There is power in secrets.  By telling J of the dangers C poses to me (to us) without even being aware of his magnetism, there is a degree of safety.  There is a freedom in telling the truth.

Alas, I wish there was a “getting laid” in telling the truth.

The Fallen Hero

Relationships

J and I talked about she-who-must-not-be-named today.  I asked him why it was so easy for him to talk to her…  How he could so easily share the real parts of him that he is so reluctant to reveal to me and to other people in his life.  Why was she different, I wanted to know.  He’s told me multiple times that it’s not just me.  “I have a hard time being authentic with everyone, Sophie, not just you.”  Well, why was it different with her?  How could he let it happen?  And how can I know that it won’t happen again?  In answer, he said that it’s easier to be authentic through the written word.  Something about not being face-to-face with someone makes it easier for him to feel safe, so he feels freer to be authentic.  As to my other questions, he didn’t have a good answer.
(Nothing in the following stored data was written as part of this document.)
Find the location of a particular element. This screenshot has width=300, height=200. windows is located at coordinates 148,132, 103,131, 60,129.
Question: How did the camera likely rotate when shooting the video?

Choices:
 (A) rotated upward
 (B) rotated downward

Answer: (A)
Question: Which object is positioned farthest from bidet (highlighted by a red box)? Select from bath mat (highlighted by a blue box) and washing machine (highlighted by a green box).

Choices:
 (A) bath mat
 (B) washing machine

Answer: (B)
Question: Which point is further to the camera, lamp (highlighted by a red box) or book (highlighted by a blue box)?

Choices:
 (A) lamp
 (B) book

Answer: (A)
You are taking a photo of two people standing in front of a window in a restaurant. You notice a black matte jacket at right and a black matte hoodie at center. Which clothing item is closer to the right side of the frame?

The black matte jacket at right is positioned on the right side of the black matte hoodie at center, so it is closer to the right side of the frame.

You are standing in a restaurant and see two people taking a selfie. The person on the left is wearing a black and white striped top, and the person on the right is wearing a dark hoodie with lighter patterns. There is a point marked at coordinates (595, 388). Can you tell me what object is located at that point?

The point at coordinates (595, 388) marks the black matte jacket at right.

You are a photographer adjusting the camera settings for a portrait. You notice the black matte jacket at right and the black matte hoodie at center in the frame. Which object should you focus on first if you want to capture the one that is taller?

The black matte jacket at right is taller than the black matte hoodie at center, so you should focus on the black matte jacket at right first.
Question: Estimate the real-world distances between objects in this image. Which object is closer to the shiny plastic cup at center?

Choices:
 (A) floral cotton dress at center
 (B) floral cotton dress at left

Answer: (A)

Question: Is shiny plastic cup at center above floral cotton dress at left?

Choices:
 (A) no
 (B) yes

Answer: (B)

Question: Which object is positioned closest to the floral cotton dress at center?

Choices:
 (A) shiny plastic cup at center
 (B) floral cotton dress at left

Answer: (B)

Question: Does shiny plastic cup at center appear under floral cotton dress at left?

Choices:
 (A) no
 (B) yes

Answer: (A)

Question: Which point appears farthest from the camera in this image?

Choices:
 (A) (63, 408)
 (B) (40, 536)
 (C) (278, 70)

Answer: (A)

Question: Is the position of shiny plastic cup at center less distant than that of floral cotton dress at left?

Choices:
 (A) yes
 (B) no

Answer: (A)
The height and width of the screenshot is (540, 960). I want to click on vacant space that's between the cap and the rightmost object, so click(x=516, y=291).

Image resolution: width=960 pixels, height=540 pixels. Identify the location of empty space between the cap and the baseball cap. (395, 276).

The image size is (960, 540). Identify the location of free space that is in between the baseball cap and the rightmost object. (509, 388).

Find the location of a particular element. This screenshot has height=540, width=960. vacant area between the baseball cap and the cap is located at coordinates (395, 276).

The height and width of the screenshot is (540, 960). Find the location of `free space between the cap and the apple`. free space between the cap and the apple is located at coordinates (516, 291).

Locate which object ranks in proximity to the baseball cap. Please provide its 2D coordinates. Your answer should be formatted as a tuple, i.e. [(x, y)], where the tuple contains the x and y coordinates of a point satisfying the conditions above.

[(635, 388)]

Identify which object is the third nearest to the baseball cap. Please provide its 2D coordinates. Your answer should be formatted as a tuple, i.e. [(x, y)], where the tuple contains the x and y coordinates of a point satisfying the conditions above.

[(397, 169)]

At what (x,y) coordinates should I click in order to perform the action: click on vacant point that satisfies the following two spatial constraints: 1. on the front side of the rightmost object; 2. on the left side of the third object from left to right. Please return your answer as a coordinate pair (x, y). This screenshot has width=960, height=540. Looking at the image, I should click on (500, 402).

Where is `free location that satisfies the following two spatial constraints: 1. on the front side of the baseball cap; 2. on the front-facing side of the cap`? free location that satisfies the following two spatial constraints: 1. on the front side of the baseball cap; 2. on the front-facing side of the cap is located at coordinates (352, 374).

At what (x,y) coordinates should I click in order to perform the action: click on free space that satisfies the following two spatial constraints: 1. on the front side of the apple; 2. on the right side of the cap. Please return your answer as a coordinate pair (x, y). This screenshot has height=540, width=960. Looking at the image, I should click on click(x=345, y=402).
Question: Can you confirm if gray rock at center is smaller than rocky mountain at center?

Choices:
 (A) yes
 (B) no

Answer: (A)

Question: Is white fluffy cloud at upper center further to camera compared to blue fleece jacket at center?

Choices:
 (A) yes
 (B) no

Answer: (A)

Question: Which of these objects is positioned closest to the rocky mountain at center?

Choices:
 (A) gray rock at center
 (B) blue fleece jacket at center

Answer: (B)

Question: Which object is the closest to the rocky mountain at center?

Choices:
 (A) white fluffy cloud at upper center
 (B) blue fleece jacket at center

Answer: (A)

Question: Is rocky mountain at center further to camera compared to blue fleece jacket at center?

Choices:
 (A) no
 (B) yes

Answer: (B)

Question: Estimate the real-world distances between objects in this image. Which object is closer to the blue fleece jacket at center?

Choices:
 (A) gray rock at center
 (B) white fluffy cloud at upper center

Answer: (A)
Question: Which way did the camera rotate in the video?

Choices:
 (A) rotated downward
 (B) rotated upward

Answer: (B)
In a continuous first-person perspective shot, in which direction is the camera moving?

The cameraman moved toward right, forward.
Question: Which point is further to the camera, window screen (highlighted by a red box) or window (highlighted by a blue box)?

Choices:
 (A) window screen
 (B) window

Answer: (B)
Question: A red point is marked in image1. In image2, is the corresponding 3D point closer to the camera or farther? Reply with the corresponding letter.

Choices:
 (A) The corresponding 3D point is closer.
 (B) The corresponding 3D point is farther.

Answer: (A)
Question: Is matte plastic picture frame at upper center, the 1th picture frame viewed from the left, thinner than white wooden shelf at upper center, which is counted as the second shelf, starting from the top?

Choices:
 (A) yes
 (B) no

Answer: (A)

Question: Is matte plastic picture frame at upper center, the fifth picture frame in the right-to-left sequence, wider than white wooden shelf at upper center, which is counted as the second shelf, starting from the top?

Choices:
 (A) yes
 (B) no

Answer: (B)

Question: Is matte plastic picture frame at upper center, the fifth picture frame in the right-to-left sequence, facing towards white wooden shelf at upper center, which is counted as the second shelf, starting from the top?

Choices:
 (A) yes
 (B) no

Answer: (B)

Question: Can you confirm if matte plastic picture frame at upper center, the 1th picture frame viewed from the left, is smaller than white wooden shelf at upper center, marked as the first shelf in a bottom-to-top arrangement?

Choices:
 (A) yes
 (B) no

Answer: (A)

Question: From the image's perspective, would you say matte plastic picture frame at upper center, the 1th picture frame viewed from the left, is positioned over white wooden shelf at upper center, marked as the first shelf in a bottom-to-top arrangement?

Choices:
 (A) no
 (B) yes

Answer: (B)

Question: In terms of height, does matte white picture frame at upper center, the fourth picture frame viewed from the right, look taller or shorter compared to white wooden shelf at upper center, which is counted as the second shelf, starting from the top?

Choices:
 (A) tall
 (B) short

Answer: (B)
I feel like something is irreparably broken in us now.  It’s not bad like it was right after her, but I also know that things will never be how they used to be.  The broken part – the part that I worry will always be with us – is that I can’t look up to him with the same doe-eyed trust.  Regardless of the forgiveness I have given him (and must continue to grant him on a daily basis), the betrayal happened.  It will always be there between us.  I will never be the same, and I expect that he’ll never be the same person to me.  I don’t think I’ll ever be able to look at him like he’s my hero, my protector, my champion, the one upon whom I can depend when everyone else fails…  Not anymore.  Back before the betrayal, it wasn’t a great marriage relationship, but regardless of what the world threw at us, we had each other.  Now?  Now I feel like I have to face the world alone.  J may be there near me, but I can’t rely on him the same way as before.  Now I have to learn to be my own hero.  I wonder if that broken part can be healed.  I think maybe not.  …kind of like when someone you love dies…  Life is never the same again, but you learn to live with a new normal.  Maybe I just have to mourn the loss of that blind adoration and trust, and learn how to live in our new, fractured normal.

It feels a lot like when dad abandoned mom and me.  I became a different person at that moment.  For better or for worse, I’ll never be the same.  Neither will he.  I guess that’s how it is with J and me, too.